(Beginning of ENTRIES PROVIDED)
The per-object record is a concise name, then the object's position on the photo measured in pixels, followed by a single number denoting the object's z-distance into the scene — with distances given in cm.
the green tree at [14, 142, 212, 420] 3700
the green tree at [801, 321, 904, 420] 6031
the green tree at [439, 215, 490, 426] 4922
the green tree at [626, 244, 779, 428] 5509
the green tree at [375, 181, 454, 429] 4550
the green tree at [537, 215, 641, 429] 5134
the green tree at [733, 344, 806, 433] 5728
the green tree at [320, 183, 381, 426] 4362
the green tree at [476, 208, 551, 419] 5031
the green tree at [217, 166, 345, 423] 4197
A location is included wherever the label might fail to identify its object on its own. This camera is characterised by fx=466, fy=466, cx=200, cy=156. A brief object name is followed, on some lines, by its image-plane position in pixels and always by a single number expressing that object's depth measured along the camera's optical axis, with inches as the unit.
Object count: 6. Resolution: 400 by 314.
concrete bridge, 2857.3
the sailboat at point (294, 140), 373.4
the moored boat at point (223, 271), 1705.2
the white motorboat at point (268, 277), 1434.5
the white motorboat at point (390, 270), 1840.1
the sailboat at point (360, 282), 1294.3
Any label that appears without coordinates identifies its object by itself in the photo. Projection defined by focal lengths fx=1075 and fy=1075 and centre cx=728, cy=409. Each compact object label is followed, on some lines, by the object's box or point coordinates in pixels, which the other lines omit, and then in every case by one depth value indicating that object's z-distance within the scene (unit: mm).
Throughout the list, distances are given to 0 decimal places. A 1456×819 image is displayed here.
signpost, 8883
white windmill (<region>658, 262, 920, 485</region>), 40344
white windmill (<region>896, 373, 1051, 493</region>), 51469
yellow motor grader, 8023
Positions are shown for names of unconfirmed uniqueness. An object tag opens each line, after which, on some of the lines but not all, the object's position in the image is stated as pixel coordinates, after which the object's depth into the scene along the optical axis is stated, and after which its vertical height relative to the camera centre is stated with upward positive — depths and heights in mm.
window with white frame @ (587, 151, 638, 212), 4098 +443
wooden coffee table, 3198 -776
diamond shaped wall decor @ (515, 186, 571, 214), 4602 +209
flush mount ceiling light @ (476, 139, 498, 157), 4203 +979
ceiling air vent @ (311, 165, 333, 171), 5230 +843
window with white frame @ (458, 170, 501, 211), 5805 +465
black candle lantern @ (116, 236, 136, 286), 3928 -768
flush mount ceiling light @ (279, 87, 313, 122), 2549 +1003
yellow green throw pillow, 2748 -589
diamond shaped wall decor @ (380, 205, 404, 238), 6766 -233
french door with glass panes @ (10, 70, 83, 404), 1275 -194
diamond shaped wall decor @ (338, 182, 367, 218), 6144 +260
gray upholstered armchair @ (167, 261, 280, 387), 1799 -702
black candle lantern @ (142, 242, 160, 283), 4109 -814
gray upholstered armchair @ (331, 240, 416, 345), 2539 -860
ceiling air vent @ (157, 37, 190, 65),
(End of ENTRIES PROVIDED)
◆ WORK INSTRUCTION:
Could you repeat every record word for word?

◆ WORKED SOLUTION:
The per-object record is a concise name, then the object's position on the photo measured in pixels, followed by a single number denoting the object's z-distance into the scene — with distances given in cm.
the green tree at [14, 142, 212, 420] 3700
the green tree at [801, 321, 904, 420] 6031
the green tree at [439, 215, 490, 426] 4922
the green tree at [626, 244, 779, 428] 5509
the green tree at [375, 181, 454, 429] 4550
the green tree at [537, 215, 641, 429] 5134
the green tree at [733, 344, 806, 433] 5728
the green tree at [320, 183, 381, 426] 4362
the green tree at [476, 208, 551, 419] 5031
the green tree at [217, 166, 345, 423] 4197
A location is included wherever the label might fail to identify its object on its own. This camera is characterised by fx=466, fy=466, cx=200, cy=156. A brief object name is followed, on some lines, by its image-plane position in pixels and always by a single number expressing that object's depth measured along the camera's optical axis, with inches as the unit.
Object count: 6. Resolution: 400 by 314.
concrete bridge, 2857.3
the sailboat at point (294, 140), 373.4
the moored boat at point (223, 271), 1705.2
the white motorboat at point (268, 277), 1434.5
the white motorboat at point (390, 270), 1840.1
the sailboat at point (360, 282), 1294.3
Any label that appears without coordinates identifies its object by itself in the photo. Projection defined by focal lengths fx=1075 and fy=1075 and centre cx=728, cy=409. Each compact object label is followed, on some lines, by the object's box or point coordinates in pixels, which the other lines omit, and then in every case by one depth value indicating that object's z-distance within the scene (unit: mm).
Throughout the list, distances are given to 0 decimal places. A 1456×819 image is displayed here.
signpost, 8883
white windmill (<region>658, 262, 920, 485</region>), 40344
white windmill (<region>896, 373, 1051, 493</region>), 51469
yellow motor grader, 8023
Positions are shown for names of unconfirmed uniqueness. An object tag opens each line, after which, on some of the lines but not all, the object's position in the image is stated as pixel coordinates, after which the object's depth into the scene along the optical axis is stated, and after which its vertical height relative to the camera centre is stated with upward positive — depths and heights in mm.
window with white frame @ (587, 151, 638, 212), 4098 +443
wooden coffee table, 3198 -776
diamond shaped wall decor @ (515, 186, 571, 214), 4602 +209
flush mount ceiling light @ (476, 139, 498, 157), 4203 +979
ceiling air vent @ (311, 165, 333, 171), 5230 +843
window with white frame @ (458, 170, 501, 211), 5805 +465
black candle lantern @ (116, 236, 136, 286), 3928 -768
flush mount ceiling light @ (279, 87, 313, 122), 2549 +1003
yellow green throw pillow, 2748 -589
diamond shaped wall decor @ (380, 205, 404, 238), 6766 -233
french door with glass panes @ (10, 70, 83, 404), 1275 -194
diamond shaped wall decor @ (338, 182, 367, 218), 6144 +260
gray upholstered armchair @ (167, 261, 280, 387), 1799 -702
black candle lantern @ (142, 242, 160, 283), 4109 -814
gray upholstered armchair @ (331, 240, 416, 345), 2539 -860
ceiling air vent @ (157, 37, 190, 65),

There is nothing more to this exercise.